Counsel for defendants contend that without the revenue from the Poison Country Club it would be impossible for the city of Poison to maintain this property from the possible sources of revenue available to it. While the record in the case does not show the actual or estimated over-all expense of maintaining this park property, or whether the maximum levy allowed by law has been made by the city, yet none can deny that the city of Poison is a very prosperous and fine propertied community, and should its assessed valuation be no more than a million and a quarter dollars, the maximum levy of six mills on each dollar of such assessed valuation, sec. 4, Ch. 71, Laws of 1945, would provide $13,500 annually for the purposes there considered.

Accordingly the purported lease of March 10, 1948, between A. H. Papke, R. S. Stoudt, J. H. Hanson, as the purported park board of the city of Poison, Montana, as first parties, and the Poison Country Club, a corporation, second party, purporting to lease to the second party the lower portion of the clubhouse and the playing area of the golf course on Lot Four, and the *484northwest quarter of the southwest quarter of section two, township 22 north, range 20 west, M. M., is clearly void and of no effect. “Time does not confirm a void act.” R. C. M. 1947, sec. 49-131; State ex rel. Boorman v. State Board of Land Com’rs, 109 Mont. 127, 94 Pac. (2d) 201, 204.
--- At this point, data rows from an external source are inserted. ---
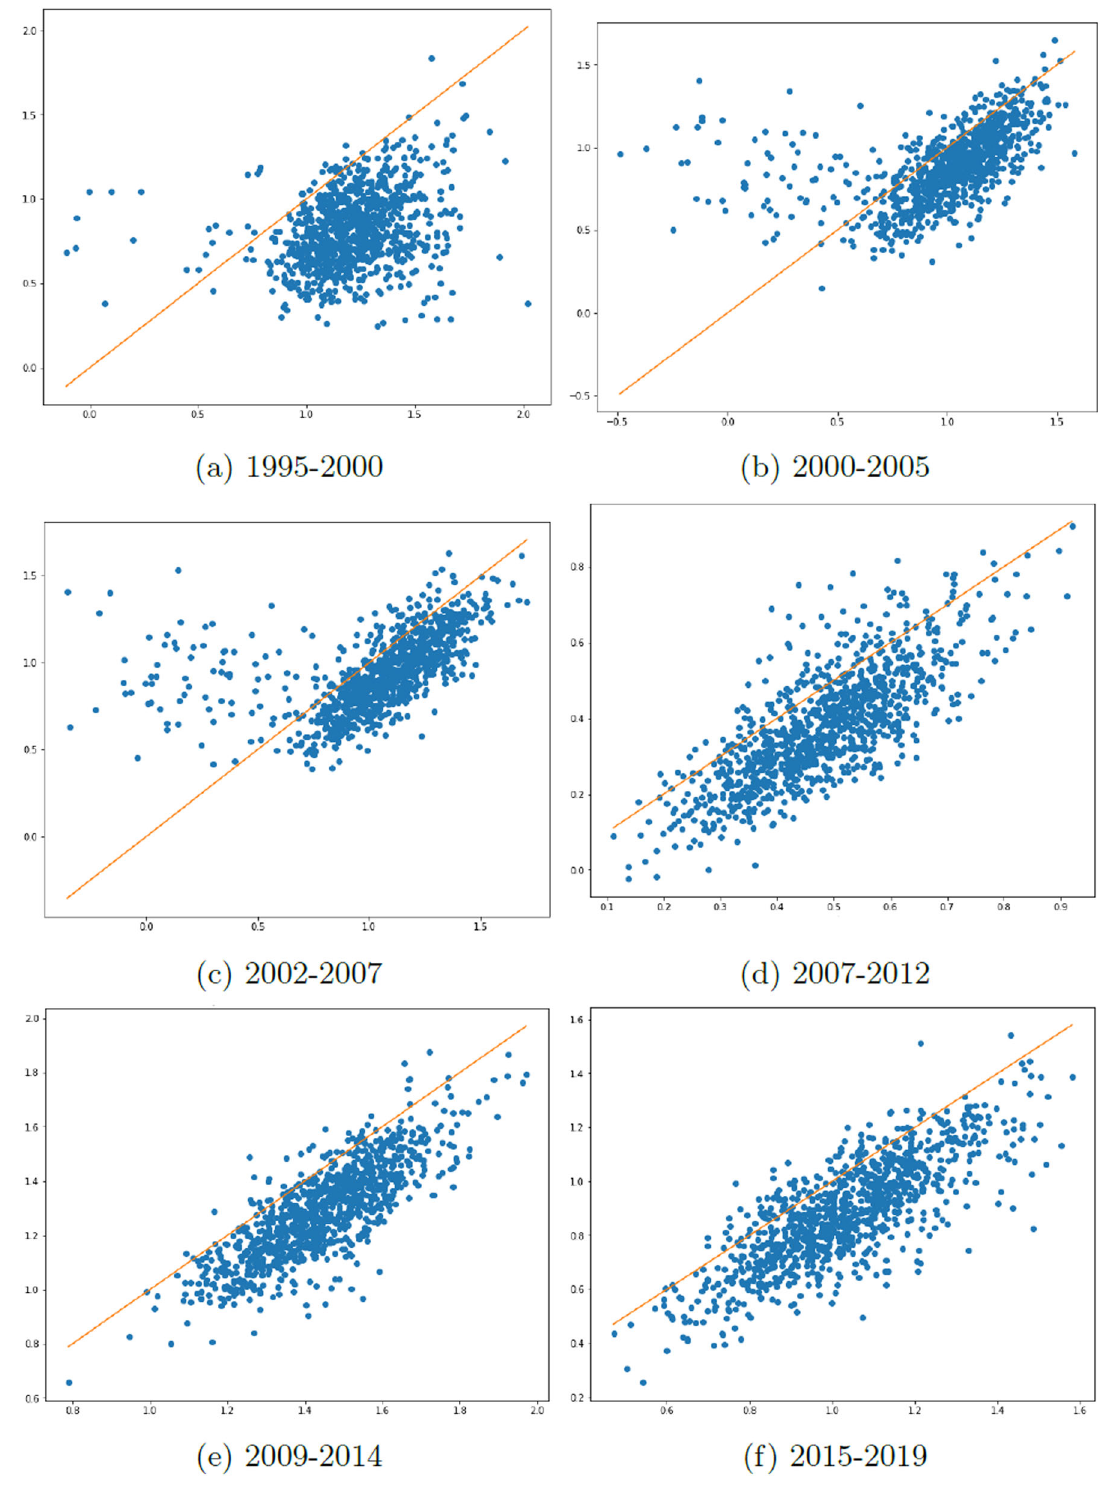
Fig. 2 Sharpe ratio for 5-year samples. The fi rst coordinate is the constrained portfolio, while the second coordinate is the unconstrained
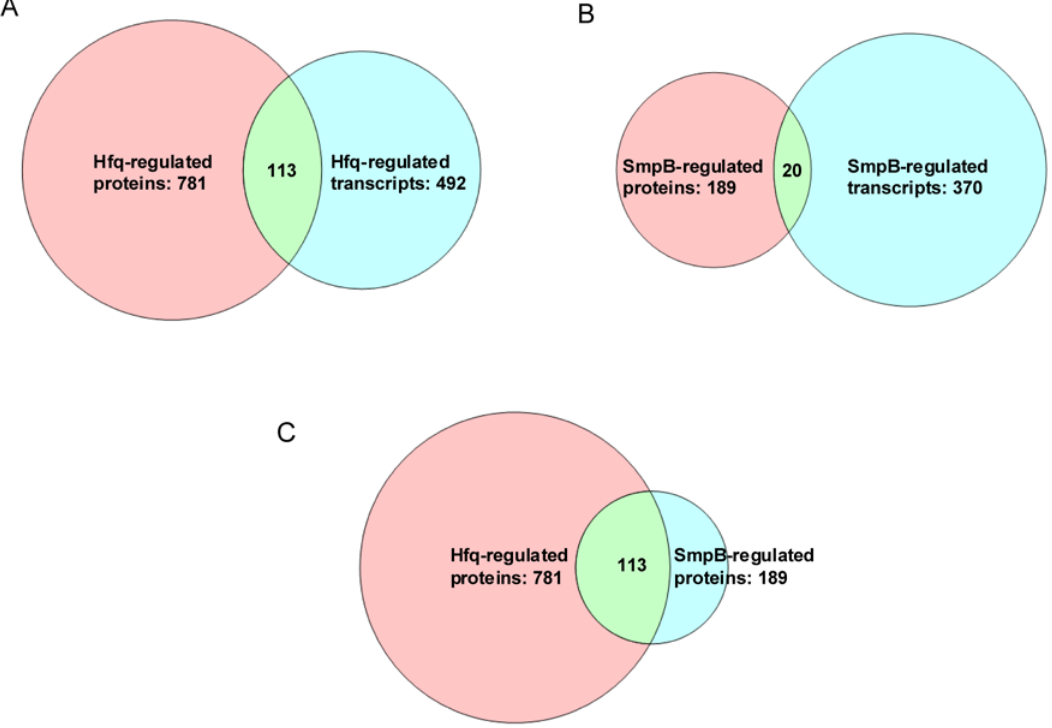
Figure 3. Summary of transcriptional and translational control functions of Hfq and SmpB. Venn diagram showing overlap between transcripts and proteins regulated by Hfq (Panel A), between transcripts and proteins regulated by SmpB (Panel B) and between proteins co- regulated by Hfq and SmpB (Panel C) across all growth conditions.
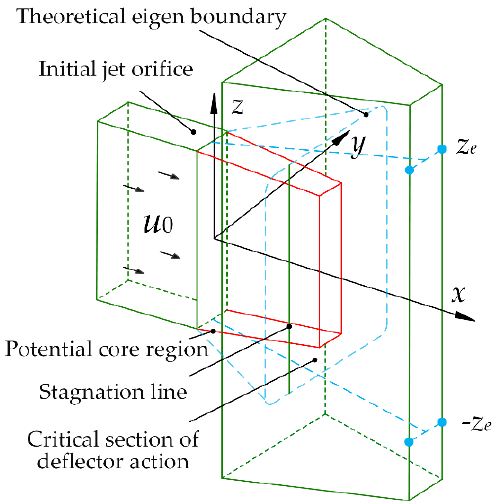
Figure 3. Early-terminated initial jet in deflector.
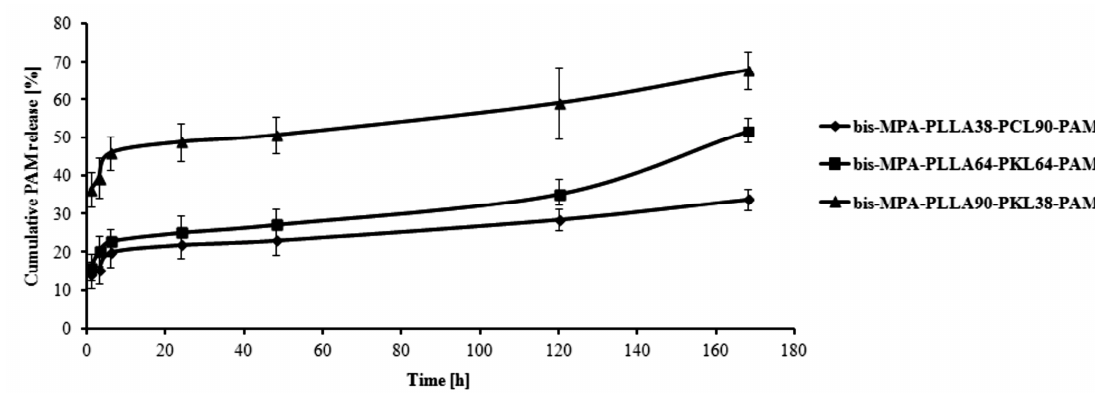
Figure 3. Release profile of PAM from the synthesized branched conjugates.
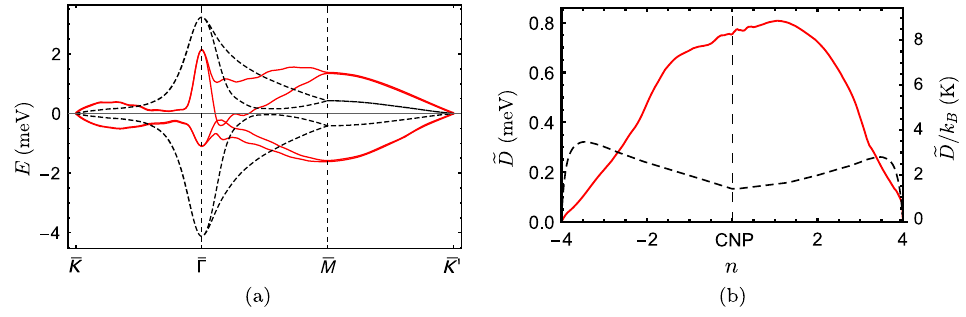
˜ D for the models in Ref. [17] (in black) and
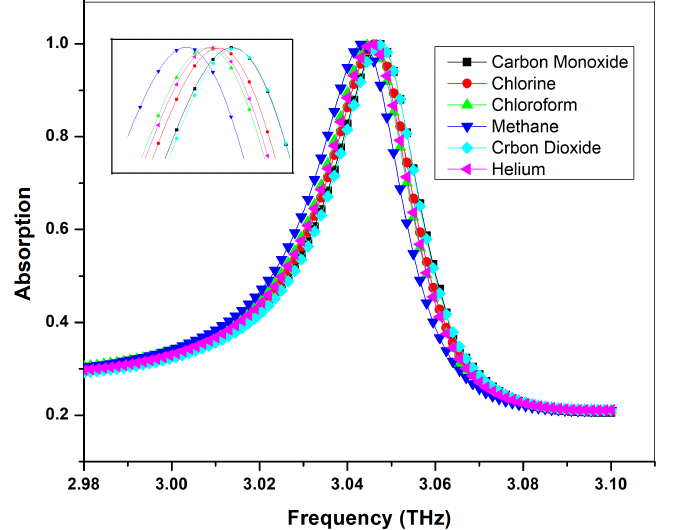
Figure 17. Absorption vs Frequency for carbon monoxide, chlorine, chloroform, methane, carbon dioxide, and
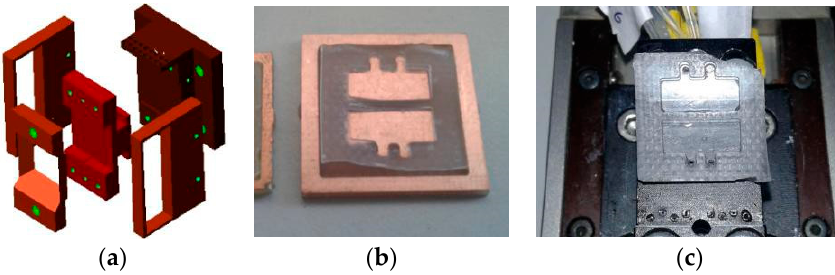
Figure 2. ( a ) Aluminium flow cell; ( b ) casting mold for the PDMS, using printed circuit board (PCB) technology; ( c ) photograph of the fabricated PDMS fluidic gasket, showing the two chambers.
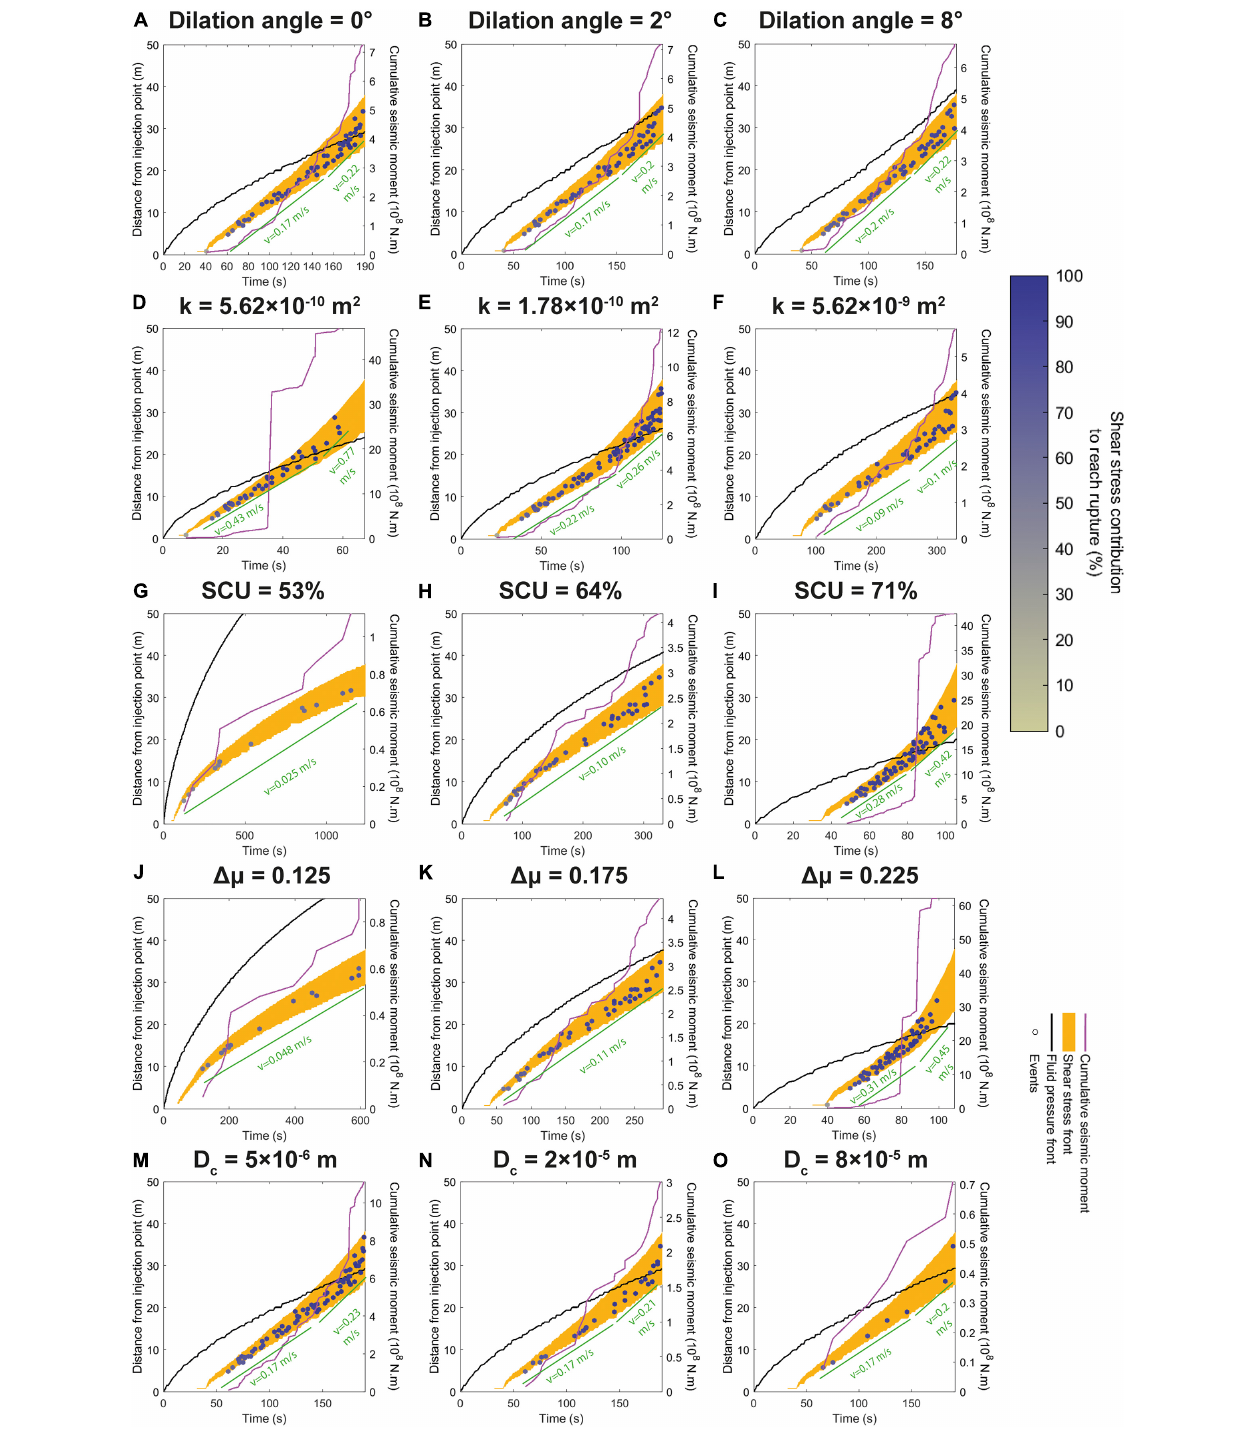
FIGURE 5 | Distance between seismic events and injection point as a function of their time of occurrence for various dilation angles ( A: 0 ◦ ; B: 2 ◦ ; C: 8 ◦ ), initial permeabilities ( D: 5.6 × 10 − 10 m 2 ; E: 1.8 × 10 − 9 m 2 ; F: 5.6 × 10 − 9 m 2 ), stress criticalities ( G: 53%; H: 64%; I: 71%), friction drops ( J: 0.125; K: 0.175; L: 0.225) and critical slip distances ( M: 5 × 10 − 6 m; N: 2 × 10 − 5 m; O: 8 × 10 − 5 m). The seismic events are represented by disks whose color is function of the shear stress transfer contribution (SSC) to reach rupture for each event. The cumulative seismic moment during the simulation is shown in magenta. The pressure front is defined as a black line, the shear stress front is represented in orange. The green straight line below seismicity indicates the mean migration velocity of seismic events. Note that time and moment scales differ among panels.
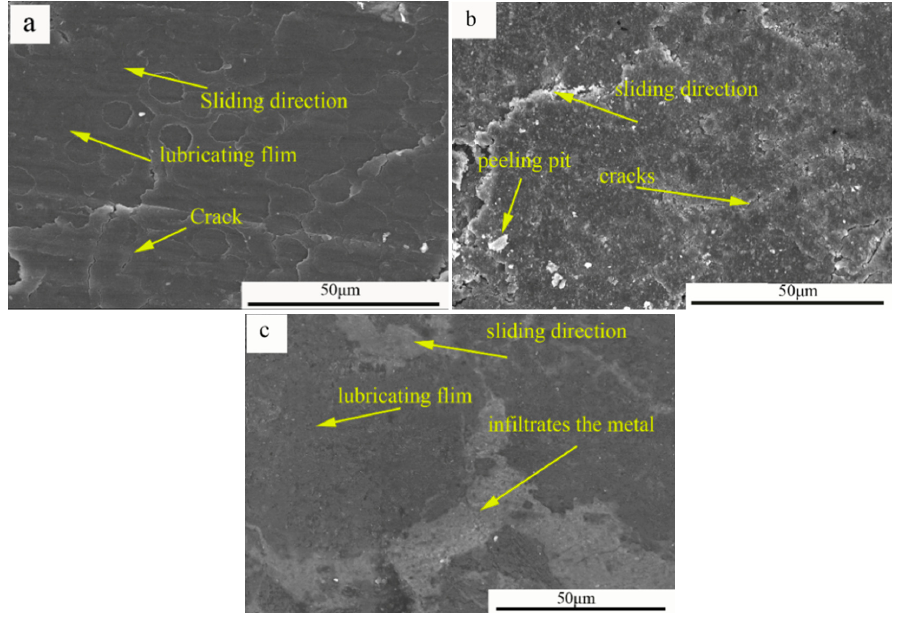
Figure 8. SEM micrographs of the worn surfaces of composites. ( a ) C/C (sample A), ( b ) C/C–Al–Mg (B2), and ( c ) the steeped metal slide (sample C).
This court, speaking through Chief Justice Brantly, after quoting the statutes conferring powers on cities and towns, said, ‘ ‘ * * * by the great weight of authority it is held to be exclusive and to apply to all municipal bodies. It falls within the general rule that, when the Legislature has prescribed the mode by which a given power is to be exercised by a municipality, this mode must be pursued. It is the measure of power on that subject; and any attempt to pursue any other mode fails to bind the municipality at all. Contracts entered into in disregard of the limitations are void.” Missoula Street Ry. Co. v. City of Missoula, 47 Mont. 85, 95, 130 Pac. 771, 773.

“It is considered that a contract void in its inception is not validated by performance and remains a void contract.” Bechthold v. City of Mauwatosa, 228 Wis. 544, 277 N. W. 657, 280 N W. 320, 322. See R. C. M. 1947, sec. 59-501.

The legislature has enacted: ‘ ‘ That is not lawful which is: 1. Contrary to an express provision of law; 2. Contrary to the policy of express law, though not expressly prohibited * * *” R. C. M. 1947, sec. 13-801. Contracts made in violation of express statutes are contrary to public policy and absolutely and wholly void and of no legal effect. See Lebcher v. Board of Com’rs of Custer County, 9 Mont. 315, 320, 23 Pac. 713, 714; State ex rel. Lambert v. Coad, 23 Mont. 131, 57 Pac. 1092; Missoula Street Ry. Co. v. City of Missoula, supra.

The rule is well stated as, “A void contract is no contract at all; it binds no one and is a mere nullity. * * * It requires no disaffirmance to avoid it and it cannot be validated by ratification. A contract wholly void is void as to everybody whose rights would be affected by it if valid.” 12 Am. Jur., “Contracts,” sec. 10, p. 507. “A void contract need not be rescinded.” 12 Am. Jur., “Contracts,” sec. 437, p. 1017.

*485In 6 R. C. L., Contracts, sec. 98, pp. 692, 693, it is said: “At no time in the history of the common law were contracts in violation of law regarded as valid. * * * A contract, though it may be based on consent, derives its obligatory force from the sanction of the law. It would therefore be anomalous indeed if the law were to sanction contracts which violate the law. * * * The whole doctrine relating to illegal contracts is founded on a regard for the public welfare. In fact, it has been asserted that the maintenance of this doctrine is essential to the preservation of the state.” State ex rel. Helena Water Co. v. City of Helena, 24 Mont. 521, 63 Pac. 99, 105, 55 L. R. A. 336, 81 Am. St. Rep. 453.

The order and judgment of the district court perpetually enjoining defendants from operating or attempting to operate thereunder, was and is correct under the law and the facts.

Having reached these conclusions, the other contentions raised need not be considered. The decree and order of the trial court are affirmed.

MR. CHIEF JUSTICE ADAIR and ASSOCIATE JUSTICE METCALF, concur.